━━━━━ Extrait à lire

L’aide d’un avocat: une nécessité
La complexité des procédures de rétablissement personnel justifie l’intervention d’un avocat. Ce dernier peut:
- Évaluer l’opportunité d’une telle procédure, notamment au regard des biens possédés
- Défendre la bonne foi du débiteur parfois contestée
- Identifier les dettes susceptibles d’être effacées
- Contester, le cas échéant, les créances produites
- Accompagner le débiteur lors des audiences
L’avocat apporte une aide précieuse pour éviter les pièges: certains débiteurs refusent par méconnaissance cette procédure alors qu’elle représenterait leur unique solution. D’autres, au contraire, la demandent sans mesurer ses implications, notamment l’impossibilité d’y recourir à nouveau avant plusieurs années.
N’attendez pas que votre situation devienne critique – consultez un avocat dès les premiers signes de difficultés financières pour explorer toutes les options adaptées à votre cas particulier.

━━━━━━━━━━

▶ _Consigne 1_: Extrayez des enregistrements, telles quelles, les lignes allant de celle qui contient « common name: Nyala-tree » jusqu'à la fin des enregistrements, les deux bornes comprises, et laissez les images de côté, s'il vous plaît.

━━━━━ Données de l'exercice

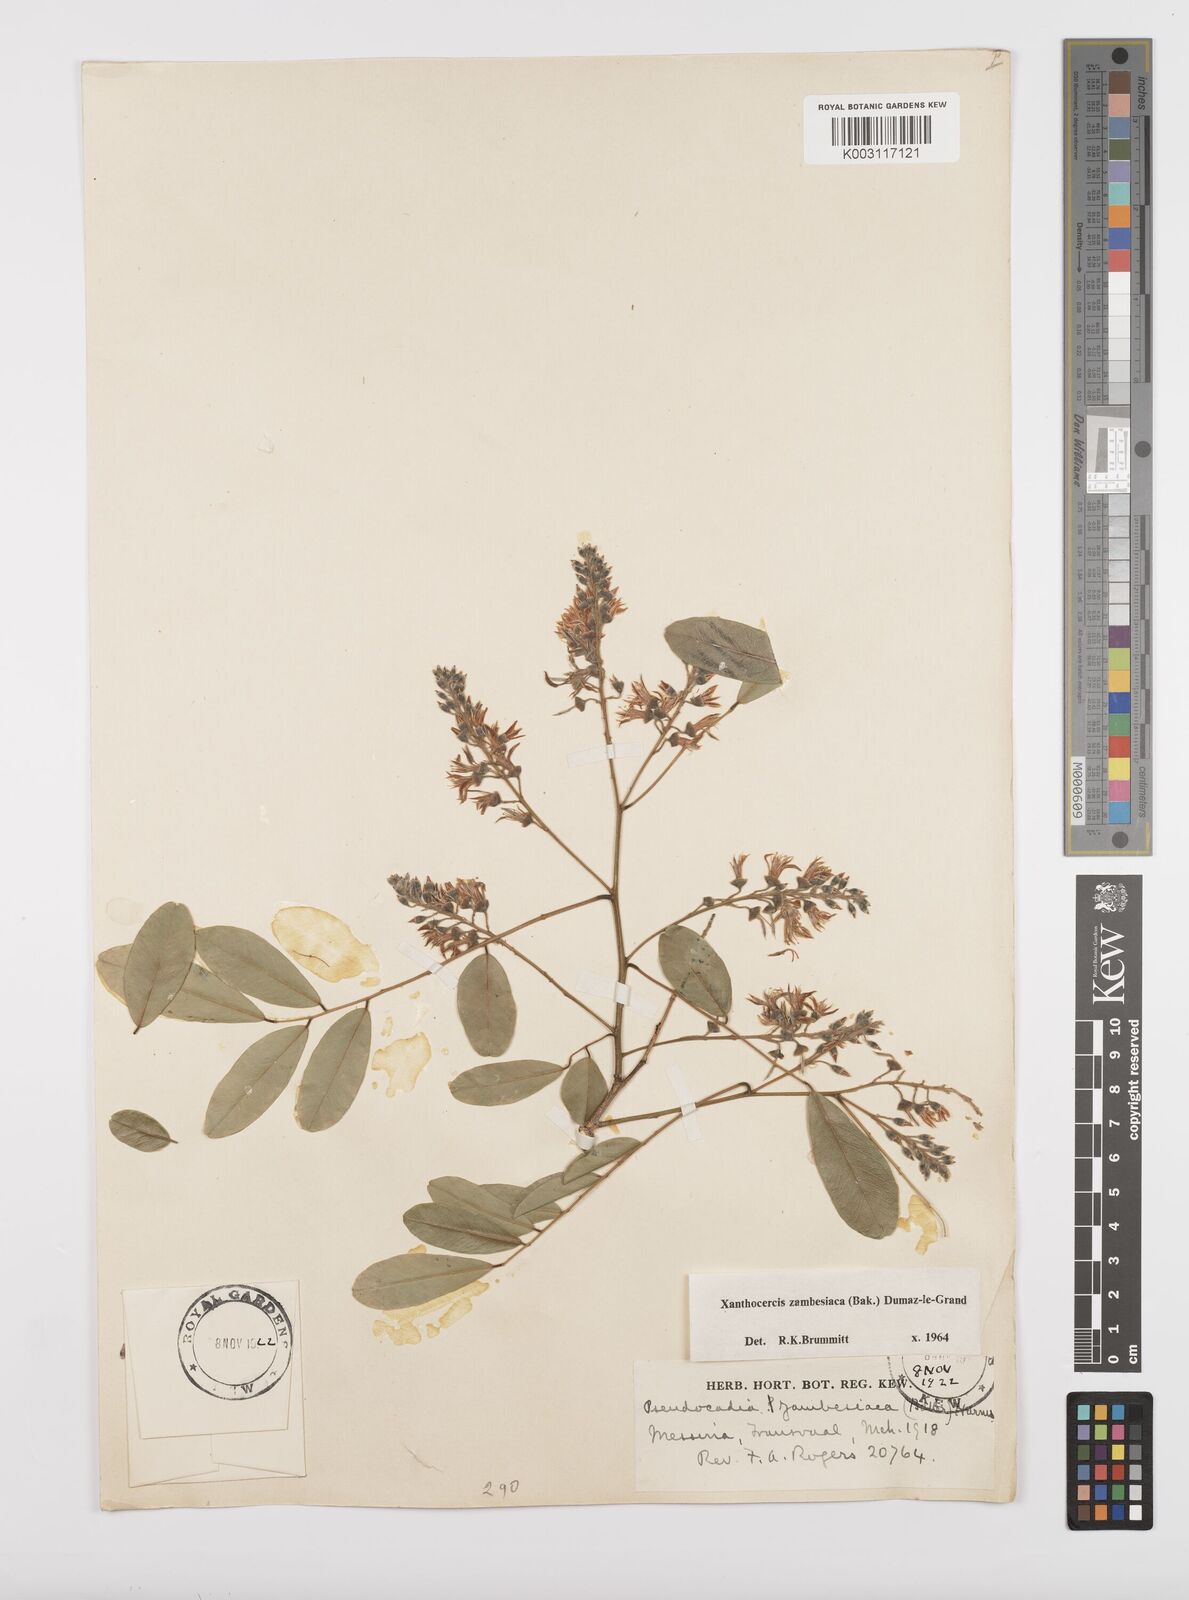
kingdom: Plantae
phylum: Tracheophyta
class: Magnoliopsida
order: Fabales
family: Fabaceae
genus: Xanthocercis
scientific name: Xanthocercis zambesiaca
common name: Nyala-tree
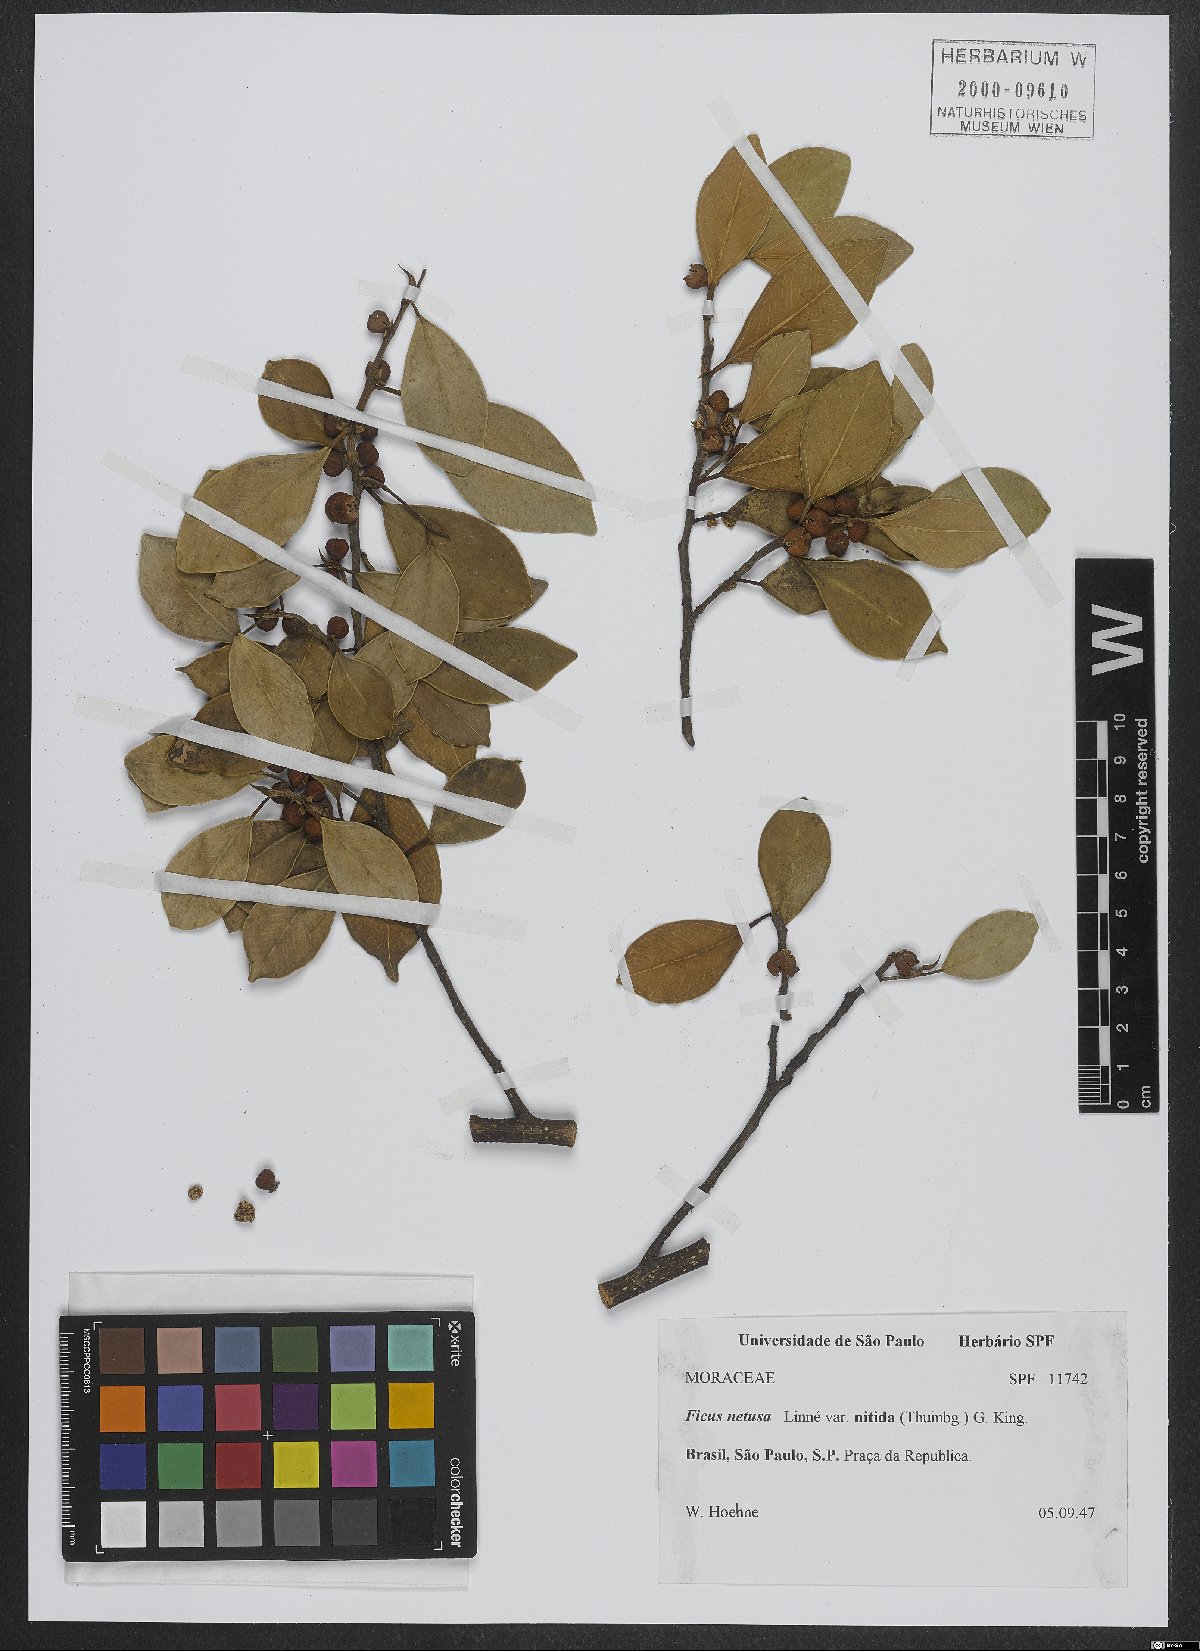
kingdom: Plantae
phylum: Tracheophyta
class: Magnoliopsida
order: Rosales
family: Moraceae
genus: Ficus
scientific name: Ficus retusa
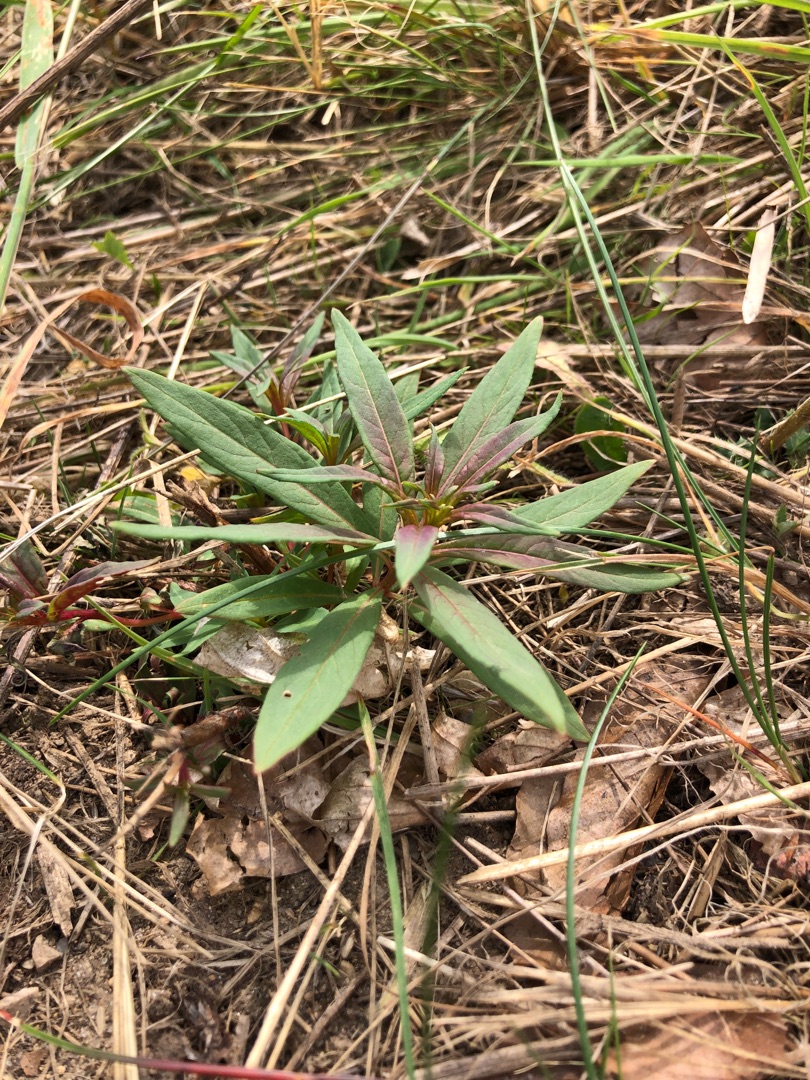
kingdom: Plantae
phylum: Tracheophyta
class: Magnoliopsida
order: Myrtales
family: Onagraceae
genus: Chamaenerion
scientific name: Chamaenerion angustifolium
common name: Gederams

━━━━━━━━━━

▶ _Consigne 2_: Relevez toutes les actions que l'extrait sur l'aide d'un avocat attribue à l'avocat dans sa liste.

▶ _Résultat attendu 1_:
common name: Nyala-tree
kingdom: Plantae
phylum: Tracheophyta
class: Magnoliopsida
order: Rosales
family: Moraceae
genus: Ficus
scientific name: Ficus retusa
kingdom: Plantae
phylum: Tracheophyta
class: Magnoliopsida
order: Myrtales
family: Onagraceae
genus: Chamaenerion
scientific name: Chamaenerion angustifolium
common name: Gederams

▶ _Résultat attendu 2_:
- Évaluer l'opportunité d'une telle procédure, notamment au regard des biens possédés
- Défendre la bonne foi du débiteur parfois contestée
- Identifier les dettes susceptibles d'être effacées
- Contester, le cas échéant, les créances produites
- Accompagner le débiteur lors des audiences